The ambassador said North Korea also engages in forced abortion, although it’s usually used for political punishment. Also in the country of Belarus, women in state hospitals or who are institutionalized are forced to have abortions or if the woman or baby has disabilities.

“In North Korea, where the government also coerces or forces abortion – although sometimes that’s for political punishment rather than family planning, and we uncovered it,” Kozak said.

“So as we were digging through trying to reduce the bulk of some of this report, I found in the old country I served in, in Belarus, that it turns out that the doctors in the state hospitals, and particularly in the institutions there, if they have a woman who is pregnant and who is a woman with disabilities, the doctors insist on an abortion. Or if they believe the fetus has a disability, they’ll insist on an abortion. So we’ve called that out too,” he said.

“So it’s not – those were the cases, though, in the – under the previous formula where you would say there was a restriction on family planning, freedom of family planning. For most countries, it said, there isn’t any restriction except for the ones imposed by economics and rural-urban type thing,” Kozak said.

“So just to be clear just on that, so taking out the language about those cases therefore means that the U.S. doesn’t believe that the inability for women to get an abortion physically or by law is an abuse of human rights?” a reporter asked.
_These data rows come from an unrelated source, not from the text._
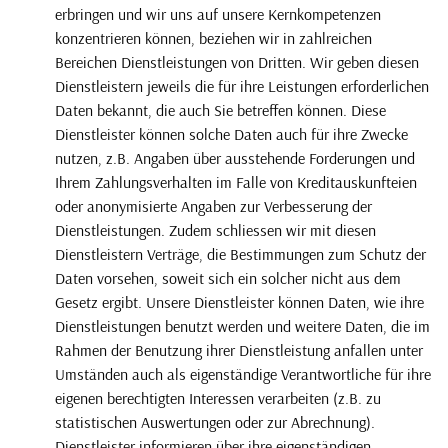
erbringen und wir uns auf unsere Kernkompetenzen
konzentrieren können, beziehen wir in zahlreichen
Bereichen Dienstleistungen von Dritten. Wir geben diesen
Dienstleistern jeweils die für ihre Leistungen erforderlichen
Daten bekannt, die auch Sie betreffen können. Diese
Dienstleister können solche Daten auch für ihre Zwecke
nutzen, z.B. Angaben über ausstehende Forderungen und
Ihrem Zahlungsverhalten im Falle von Kreditauskunfteien
oder anonymisierte Angaben zur Verbesserung der
Dienstleistungen. Zudem schliessen wir mit diesen
Dienstleistern Verträge, die Bestimmungen zum Schutz der
Daten vorsehen, soweit sich ein solcher nicht aus dem
Gesetz ergibt. Unsere Dienstleister können Daten, wie ihre
Dienstleistungen benutzt werden und weitere Daten, die im
Rahmen der Benutzung ihrer Dienstleistung anfallen unter
Umständen auch als eigenständige Verantwortliche für ihre
eigenen berechtigten Interessen verarbeiten (z.B. zu
statistischen Auswertungen oder zur Abrechnung).
Dienstleister informieren über ihre eigenständigen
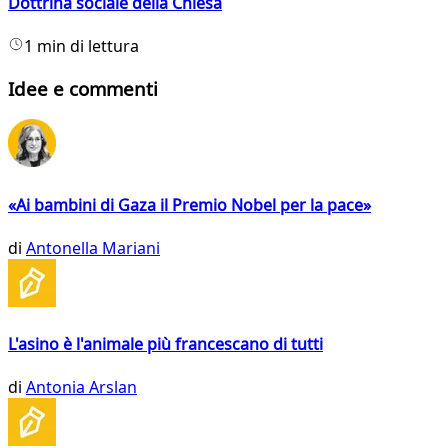
Dottrina sociale della Chiesa
1 min di lettura
Idee e commenti
«Ai bambini di Gaza il Premio Nobel per la pace»
di
Antonella Mariani
L'asino è l'animale più francescano di tutti
di
Antonia Arslan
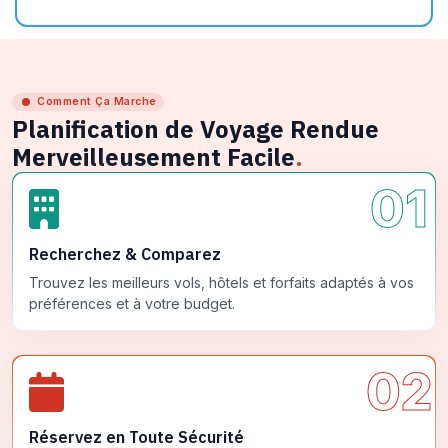
Comment Ça Marche
Planification de Voyage Rendue
Merveilleusement Facile
.
01
Recherchez & Comparez
Trouvez les meilleurs vols, hôtels et forfaits adaptés à vos
préférences et à votre budget.
02
Réservez en Toute Sécurité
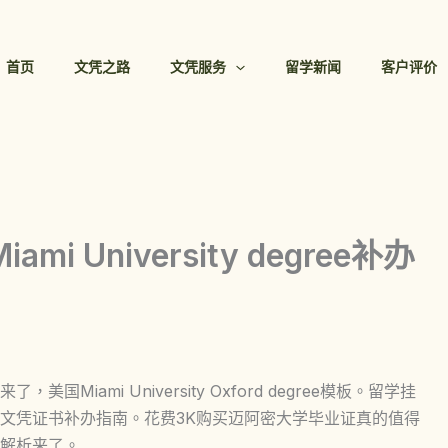
首页
文凭之路
文凭服务
留学新闻
客户评价
 University degree补办
iami University Oxford degree模板。留学挂
文凭证书补办指南。花费3K购买迈阿密大学毕业证真的值得
解析来了。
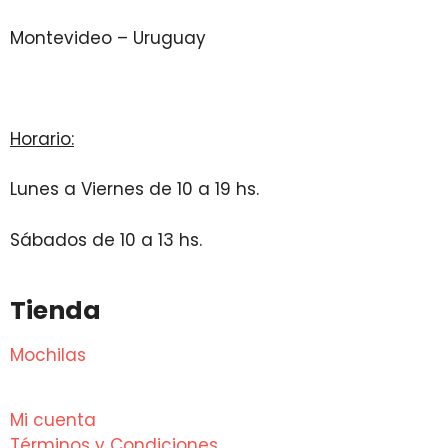
Montevideo – Uruguay
Horario:
Lunes a Viernes de 10 a 19 hs.
Sábados de 10 a 13 hs.
Tienda
Mochilas
Mi cuenta
Términos y Condiciones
“Correct, under the previous administration and this one and the one before that. We have never taken the position that abortion was a right under – a human right under international law,” Kozak said.

“This is supposed to be internationally recognized human rights, and it’s an issue on which – some countries prohibit abortion. Some countries, like our own, pretty much no restriction on it, and we don’t say one of those is right and one of those is wrong. We don’t report on it because it’s not a human right,” he said.

“It’s an issue of great policy debate. You can have a good discussion, but there’s no internationally recognized standard as to what’s the right treatment, but the other, yes. The – it is internationally recognized that somebody shouldn’t coerce you to have an abortion or force you to be sterilized,” Kozak added.